Faça as fotos clichê!

Existe um entendimento meio torto, meio pedante, meio besta… na fotografia. Não generalizando, mas bem presente em blogs, fóruns, páginas… Uma idéia de que tudo tem que ser arte, tudo tem que ser “cult”, meio metido a intelectual. Fotografia é COMUNICAÇÃO! Quando necessário é Arte.

Nessa toada, existe uma ânsia de fazer o que niguém fez… Eu não sei ao certo até onde é possível, verdadeiramente, fazer uma foto que ninguém fez ainda. Não sei se há algum tipo de fotografia que ainda não foi feita. Mas…

Mas foto clichê, não é uma foto que já foi feita, é uma foto que já foi feita muitas vezes, por muita gente. Por exemplo: Foto da esposa em frente a Torre Eiffel, foto de lindas nuvens tirada da janela do avião, foto de baixo pra cima do Cristo Redentor, foto da orquídea linda da casa da vó, criança na piscina de bolinha, o seu gato (tentando ficar no sossego!), árvores vistas bem de baixo pra cima, por-do-sol…

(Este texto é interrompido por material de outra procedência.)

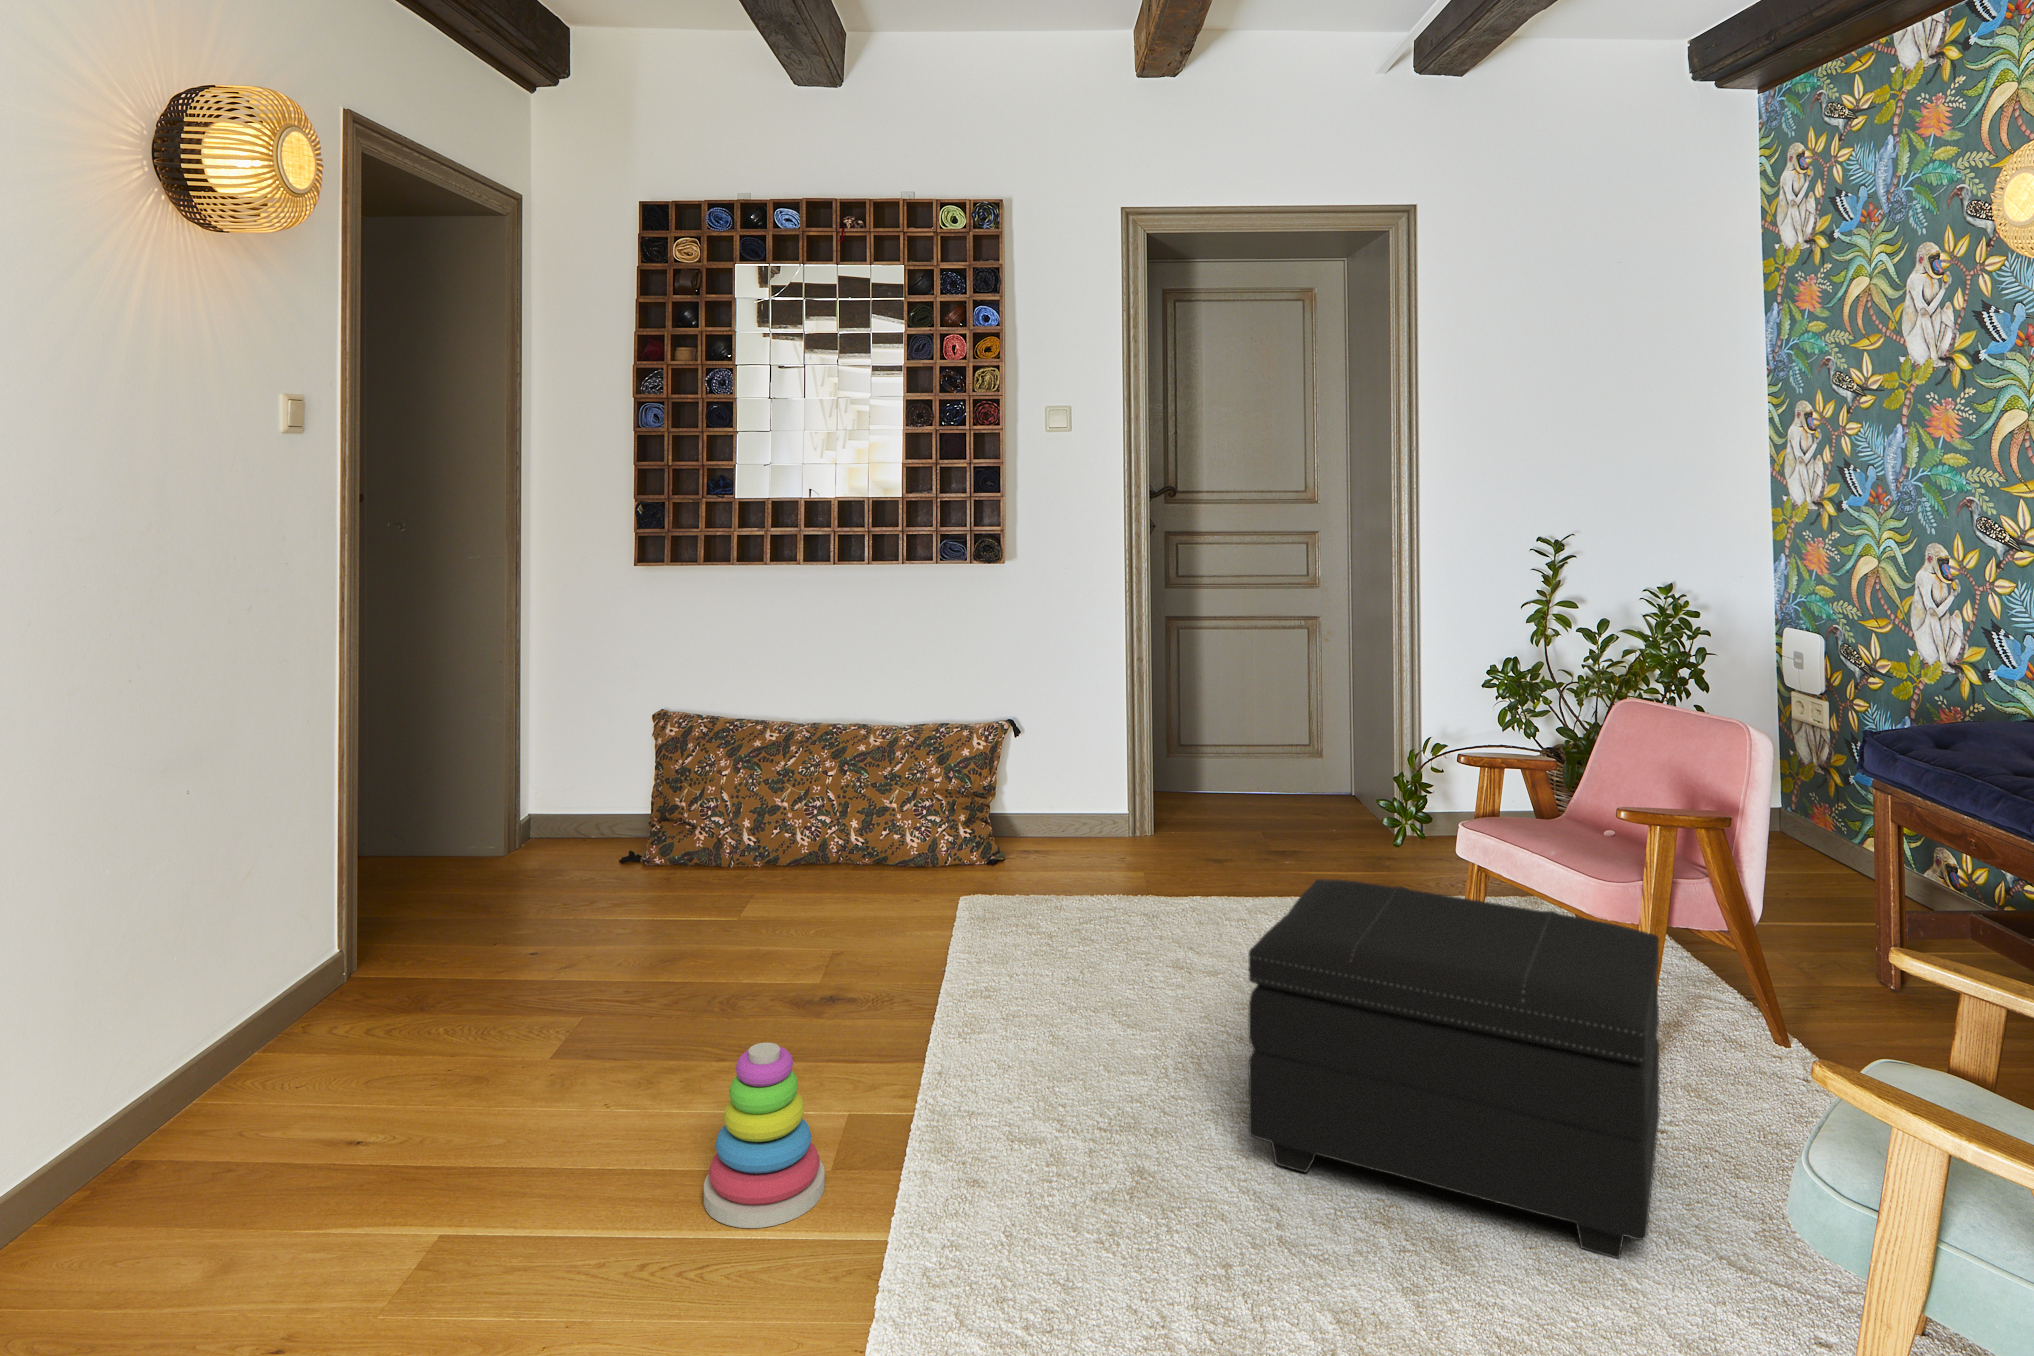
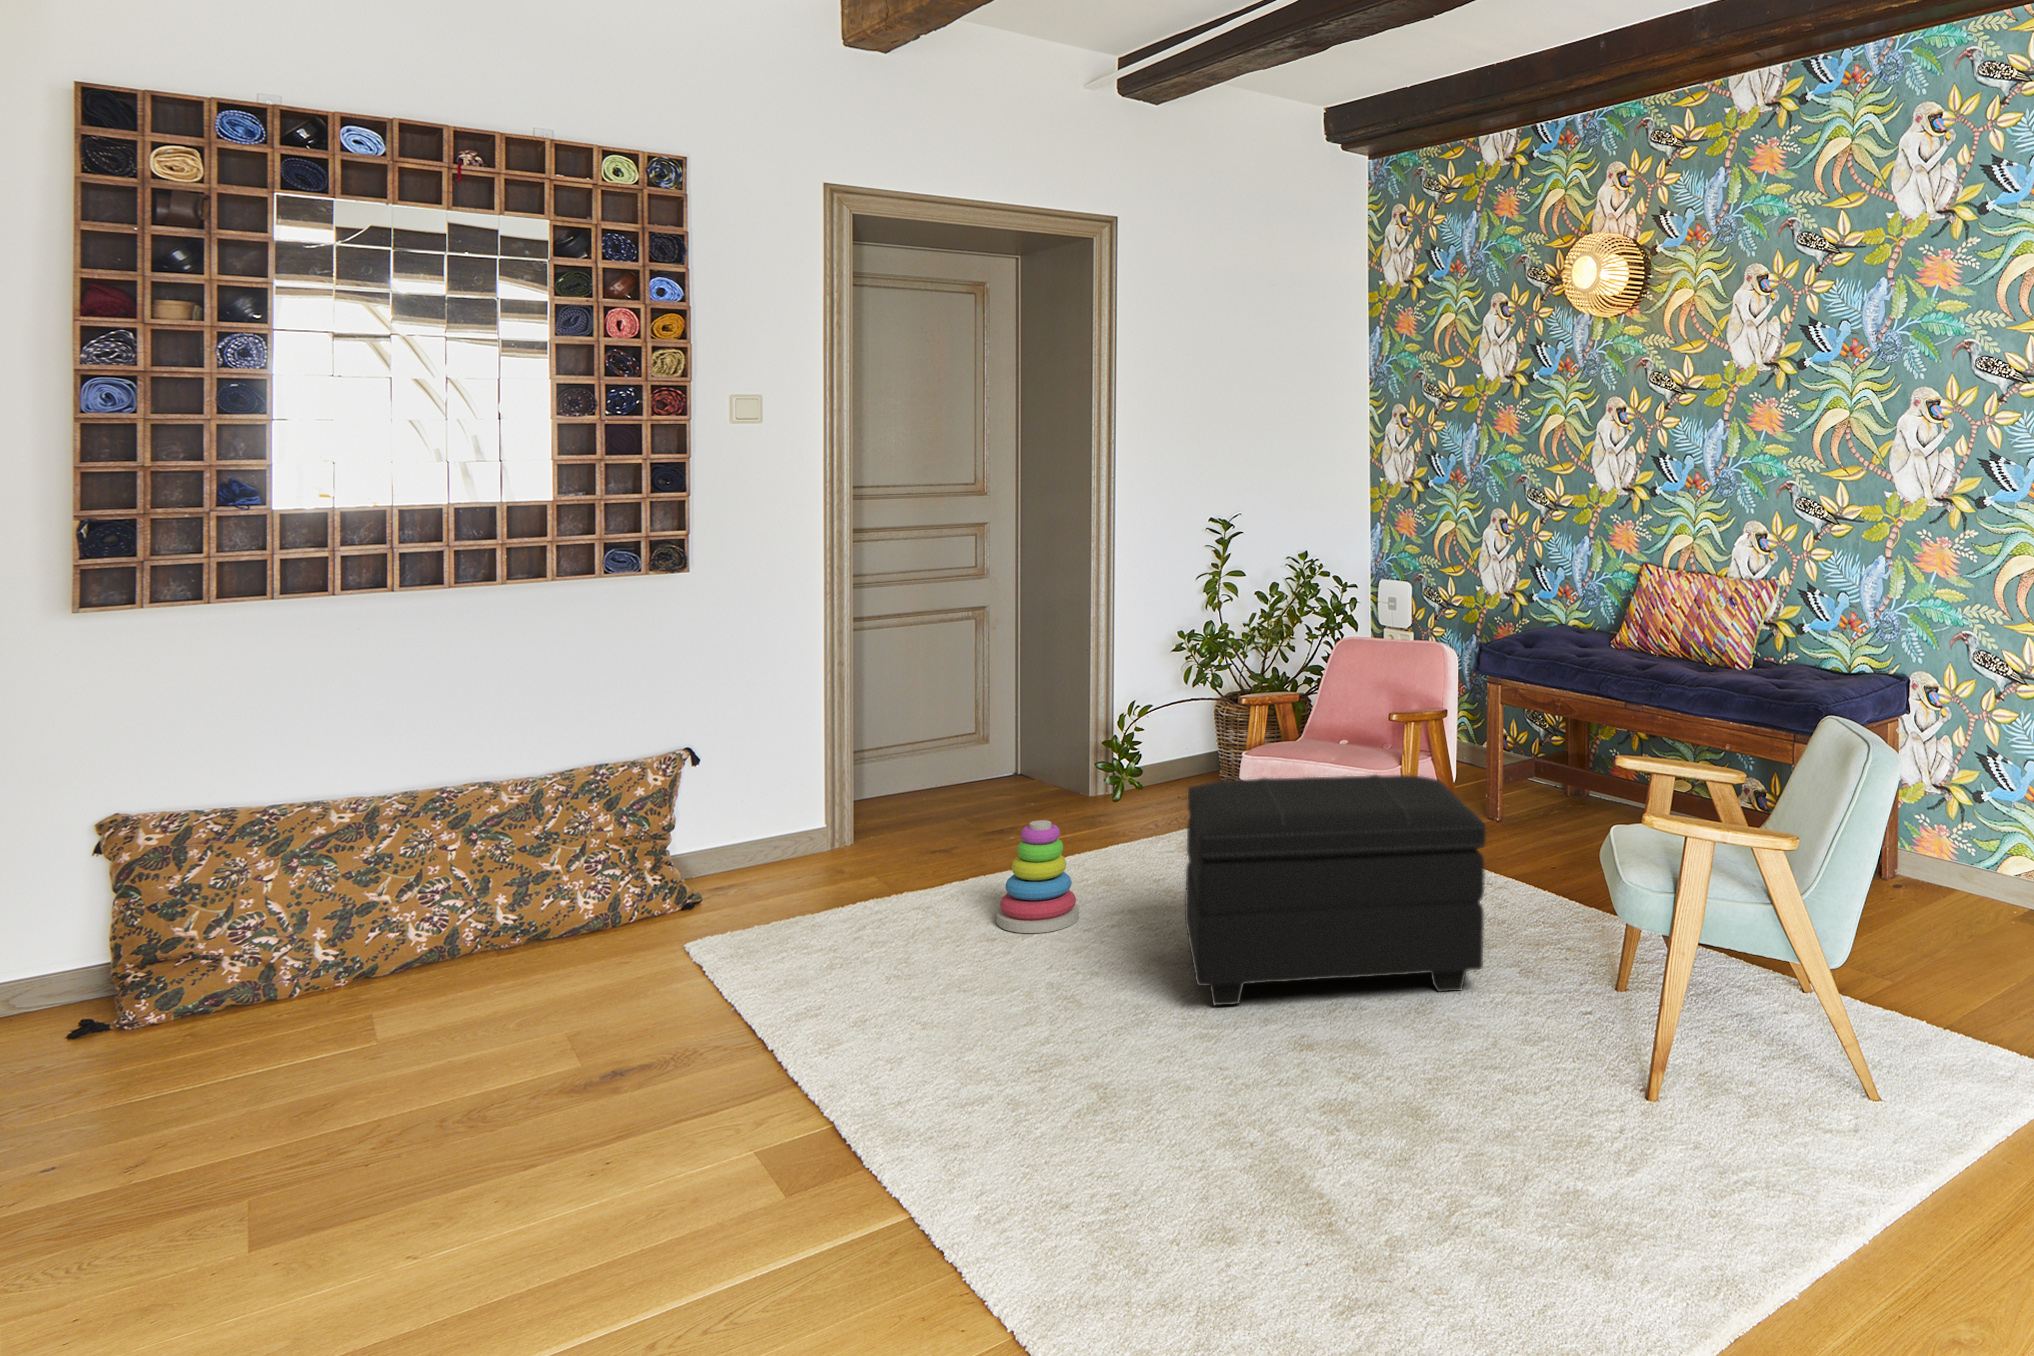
stacking toy: present [704,1043,825,1228] -> present [997,820,1079,933]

Quero estimular todo mundo a fazer sim, as fotos clichê. Aquelas bem comuns mesmo, que “todo mundo” faz e tenho 7 razões pra isso:

  1. Uma foto clichê é uma foto, então vale a pena fazer pela simples repetição do ato de olhar, apontar, preparar e click! Quem fotografa muito tem mais chances de estar se aperfeiçoando, desde que esteja pensando no que está fazendo.
  2. Faz parte do processo de aprendizado de todo mundo, passar por essas fotos. Faz parte! E também, muitas vezes nos inspiramos em grandes fotógrafos e queremos repetir, ou tentar fazer o que eles fizeram e ninguém está sozinho nisso! Tem muita gente tentando imitar os “grandes caras” da fotografia.
  3. Nem TODAS as minhas fotos precisam ser A FOTO, porque isso realmente não vai acontecer mesmo que eu acredite que vai. Posso até achar que sou um Joe McNally, Sebastião Salgado, Ansel Adams… Mas, na real, pra tirar 2 ou 3 fotos TOP, temos que errar muitas. Inclusive esses grandes fotógrafos passam por isso!
  4. Essa foto exige pouco da minha “construção da imagem” mental. Então encare como um leve aquecimento para o que virá depois e faça o clichê, sem medo de ser feliz.
  5. Assim que você fizer a foto que “todo mundo” faz, você pode se concentrar na próxima, que deve ser a mais interessante, sempre. Faça as óbvias primeiro, assim você “descarrega” sua mente dessa preocupação e parte logo para as mais elaboradas. Especialmente em viagens.
  6. A câmera é sua e você faz o que quiser com ela. Ora, bolas! Se está feliz fazendo fotos que já foram feitas milhares de vezes, ótimo! Quando você achar que é momento de “subir” outro degrau, fará isso com determinação.
  7. Sempre dá pra fazer uma foto melhor e sempre dá pra fazer uma pior. Então capriche inclusive no clichê. Exercite o capricho!

Não quero estimular ninguém a ser medíocre ou se conformar simplesmente com o óbvio, pelo contrário, fazer fotos “batidas” faz parte do processo de aperfeiçoamento. Faz parte da caminhada. Keep walking!